You have to feel for Matt Gatens. He did, after all, come to Iowa in a torrent of optimism. New coach Todd Lickliter had just finished his first season, and at that point could be reasonably expected to rebuild the Hawkeyes in the manner of his former Butler program. Gatens was ranked No. 99 overall in the class of 2008, the sort of impact recruit Iowa desperately needed. And, to top it all off, Gatens was a hometown kid, an Iowa City native that committed to Steve Alford as a high school freshman and stuck with Lickliter when Alford was unceremoniously let go.
Needless to say, things have not gone well. Lickliter presided over sub-.500 seasons; the Hawkeyes never won more than six games in the Big Ten and never qualified for the NIT, let alone the NCAA tournament. Meanwhile, fans abandoned the program, and the rollicking Carver-Hawkeye Arena of Gatens' youth (Jess Settles: never forget) fell silent.
Now a junior, Gatens is playing under his second coach (third, technically, if you want to count the commitment to Alford), and Iowa is again in the first year of an entrenched rebuilding process. It's probably not quite the tenure the Iowan envisioned for himself.
Still, there might be one bit of positive news here, and that's that in 2010-11, under new coach Fran McCaffery's up-tempo system, Gatens will have every opportunity to make a name for himself. Why? Pace. From Basketball Prospectus:
Iowa was 341st with a 58.5 adjusted tempo in the 2008-09 and 333rd with a 60.4 mark in 2007-08. The Hawkeyes failed to score 60 points in 54 of Lickliter's 96 games. Not surprisingly, Iowa's attendance dropped to an average of just 9,550 a game last season. By comparison, McCaffrey's Siena teams were held under 60 points just nine times in 163 games in five seasons. [...]
Gatens was Iowa's leading scorer last season when he averaged 12.3 points/4.3 rebounds/3.3 assists/36.7 minutes a game while ranking 20th in the nation in percentage of minutes played with 91.3. Slimmed down to 208 pounds, Gatens is moving from forward to guard this season and McCaffrey is expecting big things, saying "He's actually driving and dunking the ball like he used to.”
There are at least four encouraging signs in those two paragraphs. The first is McCaffery's desire to play up-tempo. That's nothing new, of course; the former Siena coach has been touting the benefits of high-speed hoops since he got the job this spring. The second is Gatens' usage rate, which doesn't figure to dip thanks to a rather shallow Iowa roster. The third is the guard-forward switch. The fourth is Gatens' weight loss.

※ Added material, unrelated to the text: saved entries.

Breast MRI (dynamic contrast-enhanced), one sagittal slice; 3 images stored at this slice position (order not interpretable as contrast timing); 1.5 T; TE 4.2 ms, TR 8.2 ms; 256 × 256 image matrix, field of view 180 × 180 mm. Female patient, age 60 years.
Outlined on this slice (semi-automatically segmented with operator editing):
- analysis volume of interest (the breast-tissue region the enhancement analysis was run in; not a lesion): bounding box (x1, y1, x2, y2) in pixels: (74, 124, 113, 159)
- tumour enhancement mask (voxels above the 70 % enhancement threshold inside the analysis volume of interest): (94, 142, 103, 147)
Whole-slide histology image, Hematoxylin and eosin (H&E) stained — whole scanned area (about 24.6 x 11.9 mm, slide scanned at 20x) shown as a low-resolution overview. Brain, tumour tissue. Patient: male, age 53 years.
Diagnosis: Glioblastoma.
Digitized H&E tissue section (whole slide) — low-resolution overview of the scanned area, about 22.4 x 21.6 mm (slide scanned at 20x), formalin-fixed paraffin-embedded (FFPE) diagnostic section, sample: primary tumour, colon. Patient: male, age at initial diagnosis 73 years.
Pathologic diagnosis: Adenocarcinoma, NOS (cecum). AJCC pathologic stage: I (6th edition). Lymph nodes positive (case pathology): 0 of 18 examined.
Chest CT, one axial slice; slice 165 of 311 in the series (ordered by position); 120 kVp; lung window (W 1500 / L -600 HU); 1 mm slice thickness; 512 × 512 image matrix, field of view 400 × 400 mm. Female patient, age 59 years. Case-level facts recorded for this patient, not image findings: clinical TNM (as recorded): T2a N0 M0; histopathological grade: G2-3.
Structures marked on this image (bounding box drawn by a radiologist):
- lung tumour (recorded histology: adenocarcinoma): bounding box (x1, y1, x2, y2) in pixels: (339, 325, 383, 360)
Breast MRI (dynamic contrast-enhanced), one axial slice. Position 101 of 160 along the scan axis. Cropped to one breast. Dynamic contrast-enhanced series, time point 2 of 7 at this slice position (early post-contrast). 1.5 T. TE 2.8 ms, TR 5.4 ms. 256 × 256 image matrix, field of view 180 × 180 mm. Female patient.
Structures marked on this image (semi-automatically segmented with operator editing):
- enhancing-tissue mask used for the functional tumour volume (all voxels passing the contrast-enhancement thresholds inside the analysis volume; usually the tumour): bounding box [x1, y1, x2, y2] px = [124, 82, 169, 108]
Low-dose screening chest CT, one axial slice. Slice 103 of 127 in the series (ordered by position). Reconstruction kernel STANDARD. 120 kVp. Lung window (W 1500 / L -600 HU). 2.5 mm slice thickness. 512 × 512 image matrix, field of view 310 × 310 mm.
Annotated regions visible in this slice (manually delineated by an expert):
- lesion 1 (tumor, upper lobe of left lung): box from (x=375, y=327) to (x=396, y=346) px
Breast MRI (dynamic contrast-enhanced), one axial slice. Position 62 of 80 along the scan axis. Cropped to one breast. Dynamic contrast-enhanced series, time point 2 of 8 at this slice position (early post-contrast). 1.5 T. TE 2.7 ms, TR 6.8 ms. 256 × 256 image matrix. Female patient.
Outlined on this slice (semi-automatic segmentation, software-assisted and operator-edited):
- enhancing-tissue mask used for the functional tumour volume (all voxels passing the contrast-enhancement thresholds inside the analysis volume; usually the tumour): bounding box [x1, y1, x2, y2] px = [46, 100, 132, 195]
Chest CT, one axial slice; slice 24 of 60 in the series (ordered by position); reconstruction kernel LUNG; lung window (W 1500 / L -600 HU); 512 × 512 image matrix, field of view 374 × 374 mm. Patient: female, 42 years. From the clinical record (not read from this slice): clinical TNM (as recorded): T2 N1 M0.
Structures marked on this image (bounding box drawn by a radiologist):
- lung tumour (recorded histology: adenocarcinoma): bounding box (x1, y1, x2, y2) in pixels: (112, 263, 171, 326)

All four factors figure to make Gatens a much more statistically impressive scorer. Gatens was already putting up solid, if not great, numbers in Lickliter's brutally slow system. Even if Gatens doesn't get any more efficient (and he might), a drastic increase in possessions is bound to significantly improve his counting stats. Throw in the position switch (more time facing the hoop can't be a bad thing) and the weight loss (physical fitness is always good, right?) and you've got a potential breakout candidate on your hands.
Of course, that doesn't mean the Hawkeyes will be good. They, um, won't. But for a player that has stuck by his hometown school after two regime changes and two years of horrendous performance, a little individual recognition might be the next best thing.